- Born: October 10, 1956
- Died: August 3, 2010 (aged 53)
- Other name: Suzanne Marie Cécile Bandolo Essamba
- Citizenship: Cameroon
- Occupation: High school teacher;
- Known for: Activism
- Title: Minister of Women's Empowerment and the Family
- Political party: Cameroon People's Democratic Movement

= Suzanne Mbomback =

Cameroonian high school teacher and politician

Suzanne Mbomback (October 10, 1956 – August 3, 2010), also known as Suzanne Marie Cécile Bandolo Essamba, was a high school teacher and Cameroonian politician. She was appointed Minister of Women's Empowerment and the Family (Minproff) on December 8, 2004.

== Academic activities and career ==
Prior to her appointment as Minister, Suzanne Mbomback attended primary and secondary school in Yaoundé and later obtained her bachelor's degree in 1976. She did and completed secretarial studies, graduating with a Higher Technical Certificate and a BIPCT in administrative technique. At the end of her academic career, she obtained a technical high school teaching diploma, which made her prevail as a teacher in the technical colleges of Yaoundé and Sangmélima.

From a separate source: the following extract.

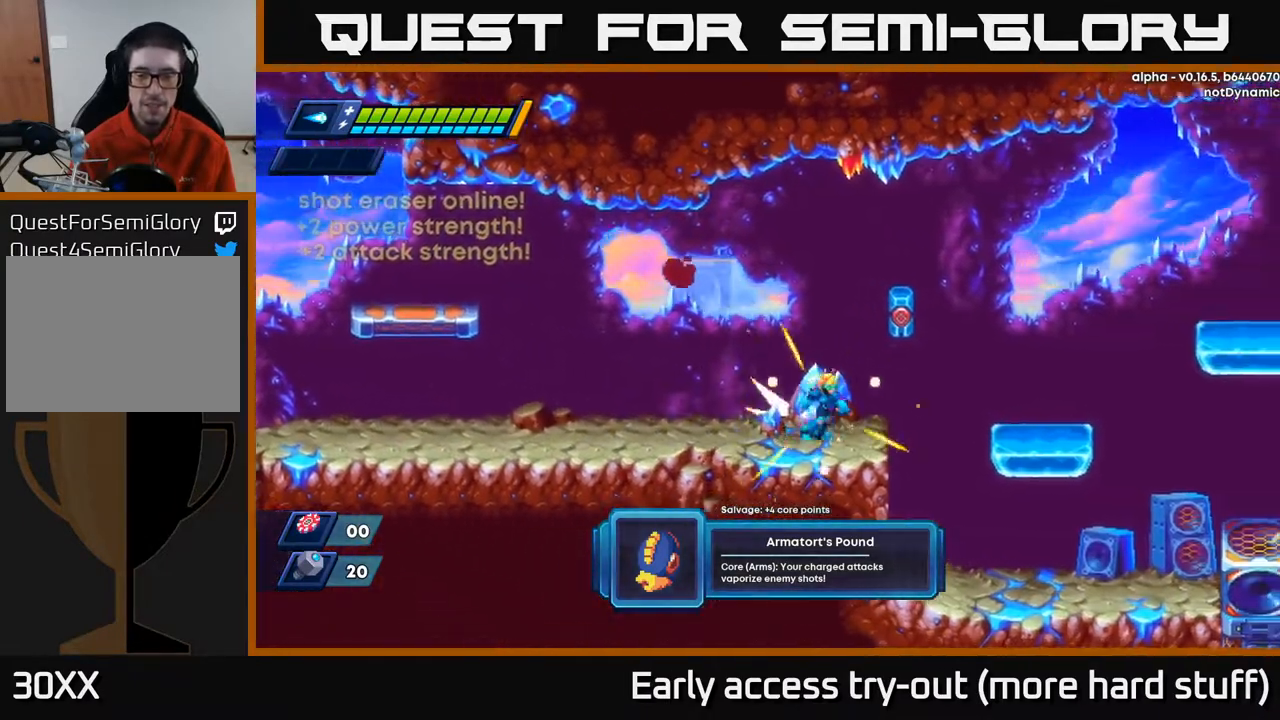
{"buttons": ["DPAD_RIGHT"], "right_stick": "center", "events": [[50, "R2", "down"], [133, "A", "down"], [267, "A", "up"], [367, "R2", "up"]]}
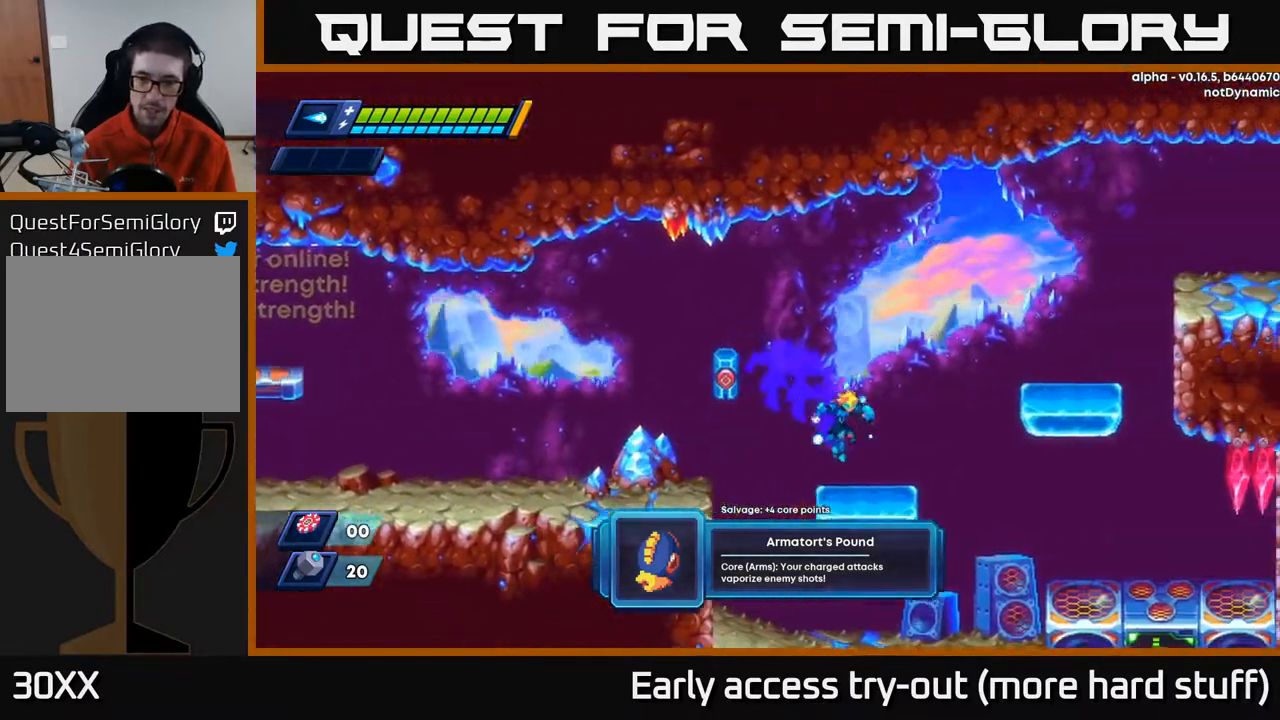
{"buttons": ["DPAD_RIGHT"], "right_stick": "center", "events": [[200, "R2", "down"], [217, "A", "down"], [450, "A", "up"], [483, "R2", "up"]]}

In 2000, she was appointed to the position of Pedagogic Inspector at the Provincial Delegation of Education for the Centre Region.

== Politics ==
In 1999, she began her political career as founding president of the grassroots committee in the Women's Wing of the Cameroon People's Democratic Movement (WCPDM) of the South Essos Section.

From 2004 to 2009, she acted as the Minister of Women Empowerment and the Family (Minproff).

In 2007, she initiated collective marriages in Cameroon in an effort to curb cohabitation.

Long before these marriages, she had organized seminars that educated future spouses on the legal, sociological, and psychological aspects of marriage.

Her fight against genital mutilation led her to the northern regions, where she opened several women's empowerment centers and deplored the action of the excisors who subsequently left the slides.